LevelBlue (formerly AT&T Cybersecurity) recently unveiled its 2025 Spotlight Report: Cyber Resilience and Business Impact in Manufacturing. A full recap of the report's findings can be found here.
It offers a great deal of insight on critical issues ranging from AI to Social Engineering, but also raised a number of burning questions. To help address some of these ongoing concerns, I recently sat down with Kory Daniels, Chief Security & Trust Officer at LevelBlue.
Jeff Reinke, Security Breach: What findings in the report do you feel are the most surprising or concerning?
Kory Daniels, LevelBlue: One of the most concerning findings is that over half (54 percent) of organizations have low visibility into the software supply chain. This is alarming because a security team can not defend what they can not see, enabling criminals to live in the shadows, steal credentials and propagate malware from a single victim to multiple targets.
Despite this, only 26 percent of executives say engaging with suppliers about their security credentials is a priority for the next year. Considering some of the high-profile attacks that have occurred through third-party suppliers, prioritizing this area is crucial for building resilience and protecting a company's physical and intellectual property.
JR: Overall, the research seems to indicate an uptick in industrial cybersecurity investment. What factors do you feel have contributed to this the most?
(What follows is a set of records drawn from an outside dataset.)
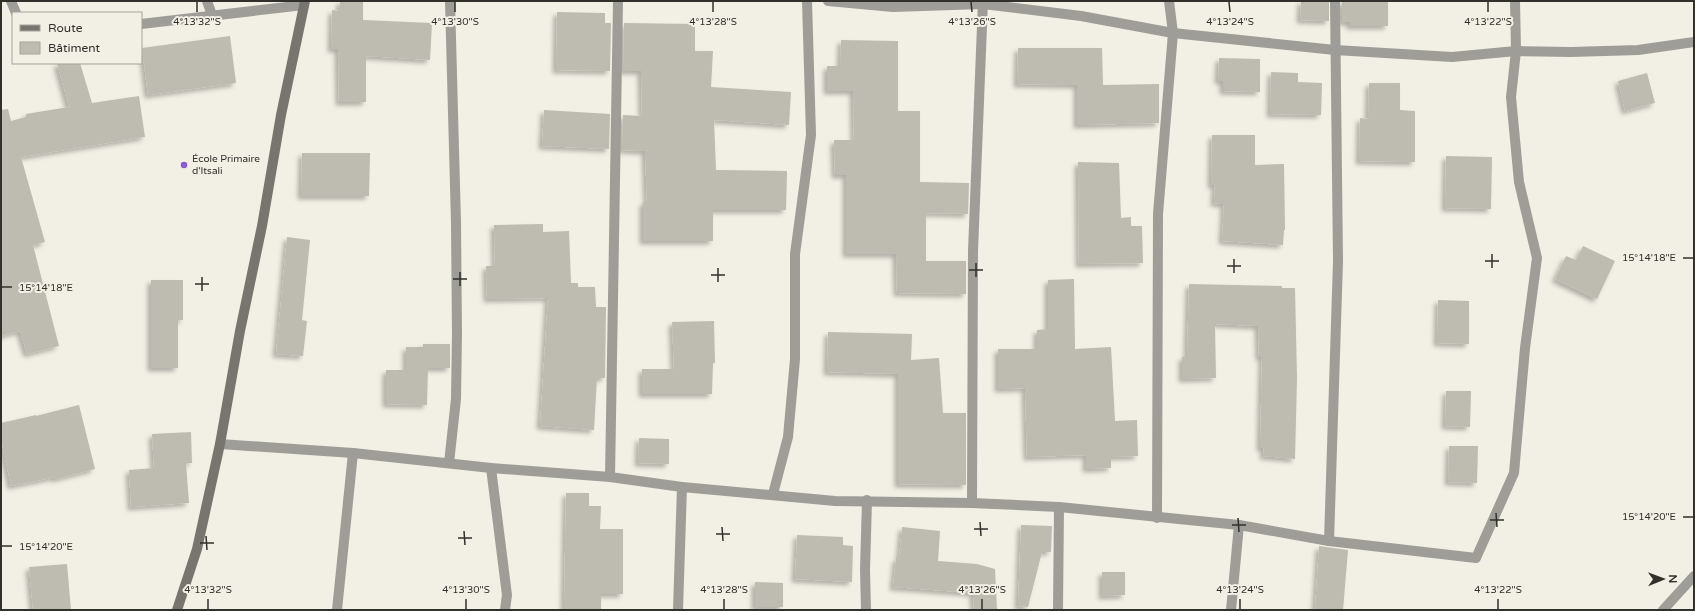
<svg xmlns="http://www.w3.org/2000/svg" width="1695" height="611" viewBox="0 0 1695 611" font-family="'Varela Round',sans-serif">
	<style>
		.building { fill: #bebcb1; filter: url(#shadow) }
		.lines { fill: none; stroke-linecap: round; stroke-linejoin: round }
		.street { stroke: #9e9d98; stroke-width: 10 }
		.secondary { stroke: #77756e; stroke-width: 10 }
		.ticks { fill: none; stroke: #31302b; stroke-width: 1.5 }
		.poi-dot { fill: #8b5ad3; stroke: #f2efe4; stroke-width: 1.5 }
		.labels { text-anchor: middle; dominant-baseline: central; stroke-width: 4; stroke-linejoin: round; paint-order: stroke }
		.poi-label { font-size: 10px; fill: #31302b; stroke: #f2efe4; text-anchor: start }
		.ticks-label { font-size: 10px; text-anchor: middle; fill: #31302b; stroke: #f2efe4; stroke-width: 4; stroke-linejoin: round; paint-order: stroke }
	</style>
	<defs>
		<filter id="shadow"><feDropShadow dx="-3.5" dy="3.5" stdDeviation="2" flood-color="#0004"/></filter>
	</defs>
	<rect width="100%" height="100%" fill="#f2efe4"/>
	<!-- building -->
	<g class="building">
		<path d="M340,1H363V20L432,23L430,60L366,56V102H339L338,49H331L332,10L339,11Z"/>
		<path d="M1301,1H1329V21L1300,20Z"/>
		<path d="M1342,1H1388V26H1350V22H1342Z"/>
		<path d="M557,12L605,13V23H611L610,71L556,70Z"/>
		<path d="M624,23L695,24V51H713L711,87L791,92L789,125L714,120L716,170L787,171L786,210H713V241H643V202H647L645,151L622,150L623,115L642,116L641,71H623Z"/>
		<path d="M230,36L236,83L148,95L142,48Z"/>
		<path d="M841,40L898,41V111H920V182L969,183L968,214L926,213V261H966V294L897,293L896,254H846V175H835L834,140H854L853,91H827V66H840Z"/>
		<path d="M1018,48H1102L1103,85L1159,84V123L1077,125V85L1017,84Z"/>
		<path d="M1219,58L1260,59V92L1223,91V81H1218Z"/>
		<path d="M57,63H80L92,103L139,96L145,137L21,157L45,242L33,245L59,346L27,354L20,331L1,336V110L8,109L11,121L26,117V114L69,107Z"/>
		<path d="M1271,72L1298,73V82L1322,83L1321,115L1270,114Z"/>
		<path d="M1647,73L1655,103L1625,111L1618,81Z"/>
		<path d="M1369,83H1400V110L1415,111V162L1359,161L1360,118L1368,119Z"/>
		<path d="M544,110L610,114L609,149L542,146Z"/>
		<path d="M1212,135H1255V165L1284,164L1285,230H1284L1283,245L1222,241L1224,204L1214,203L1215,185H1211Z"/>
		<path d="M302,153H370L369,196H301Z"/>
		<path d="M1446,156L1492,157L1491,209L1445,208Z"/>
		<path d="M1078,162L1119,163L1121,218L1131,217V226H1142L1143,263L1079,264Z"/>
		<path d="M543,224V232L569,231L571,283H578V287H595L596,307H606L605,378H597L594,430L540,426L548,298L487,299L486,266H495L494,225Z"/>
		<path d="M287,237L310,240L302,320L307,321L303,356L276,354Z"/>
		<path d="M1583,246L1615,261L1597,299L1555,279L1566,256L1576,260Z"/>
		<path d="M1074,279L1075,349L1111,347L1115,421L1137,420L1138,456L1111,457V468L1086,469V455L1027,457L1025,388L998,389V349H1037V330L1048,329V280Z"/>
		<path d="M151,280H183V320H178V368H151Z"/>
		<path d="M1189,284L1282,286V288H1295L1297,378L1295,459L1263,456L1264,448H1260L1262,357H1259L1258,326L1215,324L1216,378L1182,379V357H1187Z"/>
		<path d="M1438,300L1469,301V344L1437,343Z"/>
		<path d="M714,321L715,363H713L712,394H642V369H674L672,322Z"/>
		<path d="M828,332L912,334L911,360L939,358L943,413H966V485L898,484V374L827,372Z"/>
		<path d="M423,344H450V368H428L427,405L386,404V370H406V347H423Z"/>
		<path d="M1446,391H1471L1470,427L1445,426Z"/>
		<path d="M79,405L95,469L55,479V477L11,486L1,439V423L36,415V416Z"/>
		<path d="M191,432L192,463H186L189,503L131,507L129,470L154,468L152,434Z"/>
		<path d="M639,438L669,439V464L638,463Z"/>
		<path d="M1449,446H1478L1477,483L1448,482Z"/>
		<path d="M566,493H589V506H601L600,529H623V594H601V610H564Z"/>
		<path d="M1021,525L1052,526L1051,552H1042L1028,607L1018,606Z"/>
		<path d="M902,527L940,531L938,561L977,564L995,569L997,610H974L973,593L893,587L896,558L899,559Z"/>
		<path d="M797,535L843,537V545L853,546L852,582L795,579Z"/>
		<path d="M1319,546L1348,550L1343,610H1315Z"/>
		<path d="M67,564L71,610H33L29,567Z"/>
		<path d="M1102,572H1125V595L1102,596Z"/>
		<path d="M755,582L783,583V607H755Z"/>
	</g>
	<g class="lines">
		<!-- street -->
		<g class="street">
			<path d="M11,1L16,13"/>
			<path d="M207,1L212,15"/>
			<path d="M828,1L893,7L983,4L1081,16L1173,33L1335,50L1452,57L1516,51L1571,52L1638,50L1694,42"/>
			<path d="M141,24L304,5"/>
			<path d="M220,444L353,453L491,468L610,477L682,487L835,501L972,503L1059,507L1239,525L1329,541L1476,558L1514,473L1525,348L1537,258L1519,182L1511,97L1516,51L1515,1"/>
			<path d="M449,463L456,399L457,334L456,223L450,1"/>
			<path d="M491,468L507,595L505,610"/>
			<path d="M610,477L618,1"/>
			<path d="M773,494L788,437L795,359V254L811,135L807,1"/>
			<path d="M972,503L973,251L983,1"/>
			<path d="M1157,518L1158,214L1173,33L1169,1"/>
			<path d="M1329,541L1338,261L1335,1"/>
			<path d="M337,610L353,453"/>
			<path d="M678,610L682,487"/>
			<path d="M866,610L865,570L867,500"/>
			<path d="M1058,610L1059,507"/>
			<path d="M1231,610L1239,525"/>
			<path d="M1663,610L1694,576"/>
		</g>
		<!-- secondary -->
		<path class="secondary" d="M177,610L197,549L220,444L240,331L262,226L281,115L305,1"/>
	</g>
	<!-- ticks -->
	<path class="ticks" d="M197,2V12M455,2V12M713,2V12M971,2L972,12M1229,2L1230,12M1488,2V12M1492,254V268M1683,258H1693M1234,259V273M1485,261H1499M976,263V277M1227,266H1241M718,268V282M969,270H983M460,272V286M711,275H725M202,277V291M453,279H467M195,284H209M2,287H12M1496,513L1497,527M1683,517H1693M1238,518L1239,532M1490,520H1504M980,522L981,536M1232,525H1246M722,527L723,541M974,529H988M464,531L465,545M716,534H730M206,536L207,550M458,538H472M200,543H214M2,546H12M208,599V609M466,599V609M724,599V609M982,599V609M1240,599V609M1498,599V609"/>
	<!-- markers -->
	<circle class="poi-dot" cx="184" cy="165" r="4"/>
	<g class="labels">
		<!-- poi labels -->
		<g class="poi-label">
			<text x="192" y="159">École Primaire<tspan x="192" dy="12">d'Itsali</tspan></text>
		</g>
	</g>
	<g class="ticks-label">
		<text x="197" y="25">4°13'32"S</text>
		<text x="455" y="25">4°13'30"S</text>
		<text x="713" y="25">4°13'28"S</text>
		<text x="972" y="25">4°13'26"S</text>
		<text x="1230" y="25">4°13'24"S</text>
		<text x="1488" y="25">4°13'22"S</text>
		<text x="1649" y="261">15°14'18"E</text>
		<text x="46" y="291">15°14'18"E</text>
		<text x="1649" y="520">15°14'20"E</text>
		<text x="46" y="550">15°14'20"E</text>
		<text x="208" y="593">4°13'32"S</text>
		<text x="466" y="593">4°13'30"S</text>
		<text x="724" y="593">4°13'28"S</text>
		<text x="982" y="593">4°13'26"S</text>
		<text x="1240" y="593">4°13'24"S</text>
		<text x="1498" y="593">4°13'22"S</text>
	</g>
	<!-- border -->
	<rect width="1695" height="611" fill="none" stroke="#31302b" stroke-width="4"/>
	<!-- legend -->
	<rect x="12" y="12" width="130" height="52" fill="#f2efe4" stroke="#a5a39a"/>
	<rect x="20" y="25" width="20" height="6" fill="#77756e" stroke="#a5a39a"/>
	<text x="48" y="32" font-size="12" fill="#31302b">Route</text>
	<rect x="20" y="42" width="20" height="12" fill="#bebcb1" stroke="#a5a39a"/>
	<text x="48" y="52" font-size="12" fill="#31302b">Bâtiment</text>
	<!-- north arrow -->
	<g transform="translate(1663 579) rotate(89)" stroke="#f2efe4" stroke-width="3" paint-order="stroke">
	<path d="M0-3L7 15L0 10L-7 15Z" fill="#31302b"/>
	<text y="-6" font-size="11" font-weight="bold" text-anchor="middle" fill="#31302b">N</text>
	</g>
</svg>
KD: Manufacturers are responding to both the sheer rise in attacks—37 percent report a significantly higher volume compared to last year—and the attention brought by high-profile breaches, which 65 percent of executives say pushed cybersecurity higher on the C-suite agenda.
AI-powered threats and geopolitical tensions are also accelerating the urgency. While there’s no single “landmark” event, the cumulative effect of ransomware campaigns, major supply chain compromises like Colonial pipeline, Jaguar, and SolarWinds, and highly publicized attacks against critical infrastructure has made cybersecurity impossible to sideline.
JR: Based on the report’s findings, what types of attacks do you think manufacturers are most susceptible to right now?
KD: Manufacturers remain highly susceptible to some of the most traditional forms of cyberattacks, including ransomware, social engineering, phishing, and insider threats.
These methods continue to be effective because of the sector’s reliance on legacy systems, the complexity of IT and OT environments, and the broad attack surface created by interconnected supply chains. Even as new AI-driven threats emerge, these tried-and-true tactics are still among the most disruptive for manufacturing organizations.
JR: Are there any threat actors or tactics that are really lighting up your radar?
KD: We’re watching the evolution of AI-powered attacks closely. Deepfakes and synthetic identity attacks, software supply chain attacks, and AI-powered attacks are the top three emerging threats that concern manufacturing leaders, and for good reason.
AI is expected to supercharge cyberattacks, enabling threat actors to automate phishing, generate convincing deepfake content, and even craft malware variants that evade detection from tools like EDR. Add to that the sector’s reliance on IoT devices and legacy systems, and you have a wide attack surface that adversaries are already exploiting.
JR: If feels like employee cybersecurity training continues to lag in the industrial sector. Why do you think this continues to be the case, and what can be done to improve in this area?
KD: Part of the challenge is cultural. Cyber resilience has often been seen as the responsibility of IT or security teams rather than the entire workforce. There is definitely room for organizations to foster more resilient cultures, as less than half (44 percent) say they have an effective company-wide cybersecurity culture.
Improvement comes from building security into daily operations—measuring leadership against cybersecurity KPIs, expanding training beyond IT staff to educate them about emerging threats and best practices, encouraging safe online behaviors across the organization, and making it easy for employees to report potential threats. External training partners can also help scale awareness and keep programs fresh and relevant.
JR: As it relates to cybersecurity as a whole, what do you feel will be the most significant trends over the next 12-18 months?
KD: Three trends stand out. First, the rise of AI—both as a weapon for attackers and as a defensive tool. Manufacturers are investing heavily in machine learning for pattern matching and AI-driven threat detection.
Second, the need for stronger supply chain security. With only a quarter of organizations making supplier engagement a priority, this will become an area of urgent focus.
And third, the cultural shift: we’ll see more organizations measuring business leaders on cybersecurity outcomes and integrating security into business strategy. The report shows that aligning cybersecurity with business goals is now a priority among board members, as 64 percent said their cybersecurity teams are highly or very highly aligned with the wider business, and further alignment is a top-three priority for the next 12 months.